⟨

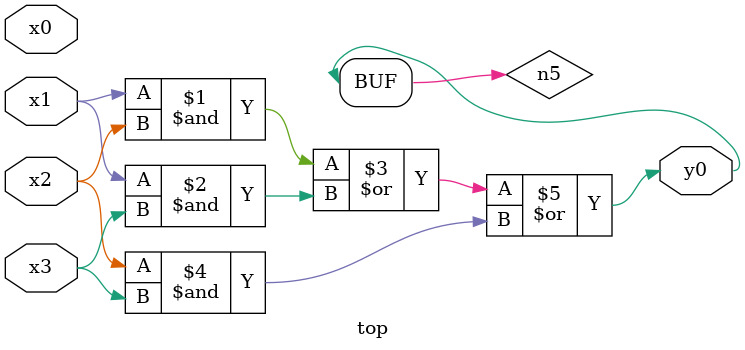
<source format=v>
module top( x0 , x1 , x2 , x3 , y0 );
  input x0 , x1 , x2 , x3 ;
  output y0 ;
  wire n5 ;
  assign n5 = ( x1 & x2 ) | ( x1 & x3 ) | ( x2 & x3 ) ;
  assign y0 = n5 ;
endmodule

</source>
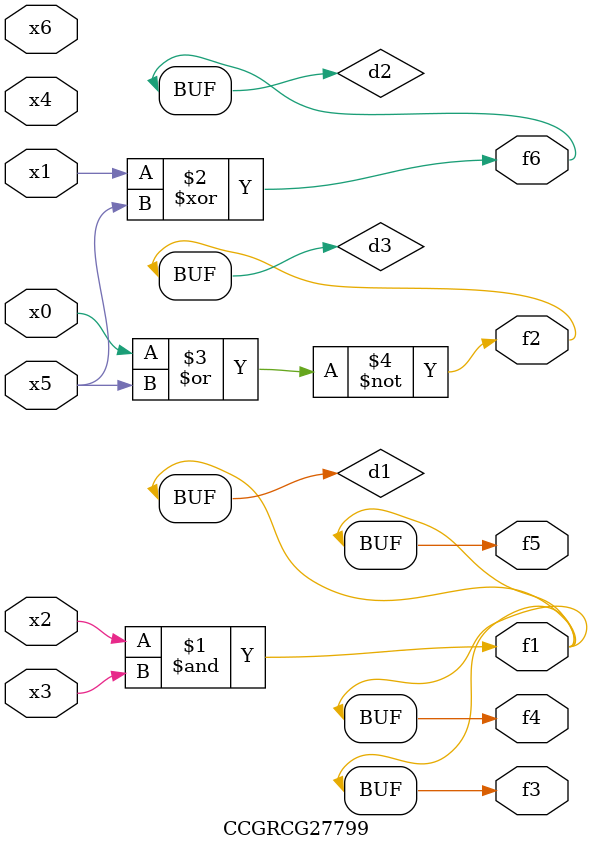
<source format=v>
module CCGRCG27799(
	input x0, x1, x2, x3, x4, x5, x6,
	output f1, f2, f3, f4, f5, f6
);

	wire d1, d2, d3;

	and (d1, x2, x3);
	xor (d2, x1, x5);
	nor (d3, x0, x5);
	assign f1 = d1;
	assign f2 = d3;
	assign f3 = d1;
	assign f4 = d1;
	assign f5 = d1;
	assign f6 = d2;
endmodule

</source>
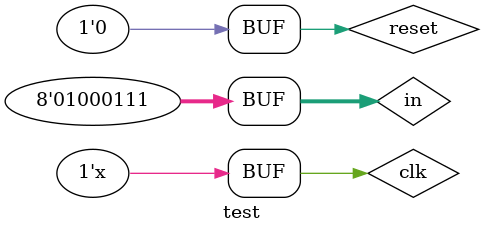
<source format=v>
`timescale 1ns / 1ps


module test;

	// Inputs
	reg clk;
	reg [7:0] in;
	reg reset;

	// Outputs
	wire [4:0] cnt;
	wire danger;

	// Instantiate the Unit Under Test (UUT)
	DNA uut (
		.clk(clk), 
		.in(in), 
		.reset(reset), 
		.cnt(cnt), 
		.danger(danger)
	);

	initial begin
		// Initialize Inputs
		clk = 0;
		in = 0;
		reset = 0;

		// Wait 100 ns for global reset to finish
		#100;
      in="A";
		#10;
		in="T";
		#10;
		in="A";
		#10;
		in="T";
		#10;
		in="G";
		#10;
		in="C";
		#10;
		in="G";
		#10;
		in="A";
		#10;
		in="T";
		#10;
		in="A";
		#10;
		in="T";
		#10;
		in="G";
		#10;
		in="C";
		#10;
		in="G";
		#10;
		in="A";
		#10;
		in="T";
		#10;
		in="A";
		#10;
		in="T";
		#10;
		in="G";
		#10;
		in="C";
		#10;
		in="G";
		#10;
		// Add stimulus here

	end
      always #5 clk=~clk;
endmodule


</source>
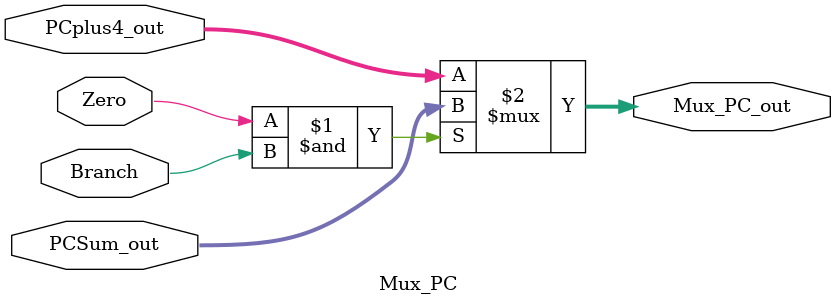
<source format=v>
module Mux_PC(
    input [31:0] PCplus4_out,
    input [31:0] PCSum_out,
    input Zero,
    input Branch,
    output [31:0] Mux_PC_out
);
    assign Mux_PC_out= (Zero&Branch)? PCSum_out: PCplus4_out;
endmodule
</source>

⟩
⟨

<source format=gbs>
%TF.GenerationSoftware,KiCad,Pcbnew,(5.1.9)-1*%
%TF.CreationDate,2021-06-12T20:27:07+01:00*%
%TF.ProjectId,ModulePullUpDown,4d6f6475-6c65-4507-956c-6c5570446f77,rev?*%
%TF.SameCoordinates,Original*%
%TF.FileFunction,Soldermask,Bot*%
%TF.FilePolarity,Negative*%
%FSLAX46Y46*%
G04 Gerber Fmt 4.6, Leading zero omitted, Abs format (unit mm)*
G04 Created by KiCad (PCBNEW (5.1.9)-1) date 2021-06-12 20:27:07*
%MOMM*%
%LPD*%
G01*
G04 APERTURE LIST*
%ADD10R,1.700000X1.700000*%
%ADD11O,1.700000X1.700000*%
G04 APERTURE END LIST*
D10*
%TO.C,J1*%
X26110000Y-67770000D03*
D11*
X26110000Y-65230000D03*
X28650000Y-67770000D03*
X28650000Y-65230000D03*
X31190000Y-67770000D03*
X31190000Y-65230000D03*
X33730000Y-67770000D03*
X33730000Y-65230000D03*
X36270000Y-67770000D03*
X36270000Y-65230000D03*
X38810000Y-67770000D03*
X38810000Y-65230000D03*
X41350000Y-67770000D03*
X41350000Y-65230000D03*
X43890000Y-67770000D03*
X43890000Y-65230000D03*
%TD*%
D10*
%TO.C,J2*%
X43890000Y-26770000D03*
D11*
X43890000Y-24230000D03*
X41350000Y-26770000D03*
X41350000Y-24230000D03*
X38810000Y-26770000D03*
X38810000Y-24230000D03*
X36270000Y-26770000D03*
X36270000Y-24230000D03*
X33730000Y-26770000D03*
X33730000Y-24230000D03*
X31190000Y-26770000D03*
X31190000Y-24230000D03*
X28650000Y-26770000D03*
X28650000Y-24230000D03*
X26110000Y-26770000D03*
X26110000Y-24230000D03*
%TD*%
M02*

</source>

⟩

> [EXERCISE GOAL]
Scan the listing above for the word "reset" and copy every line that holds it.

> [SOLUTION TO THE EXERCISE]
	reg reset;
		.reset(reset), 
		reset = 0;
		// Wait 100 ns for global reset to finish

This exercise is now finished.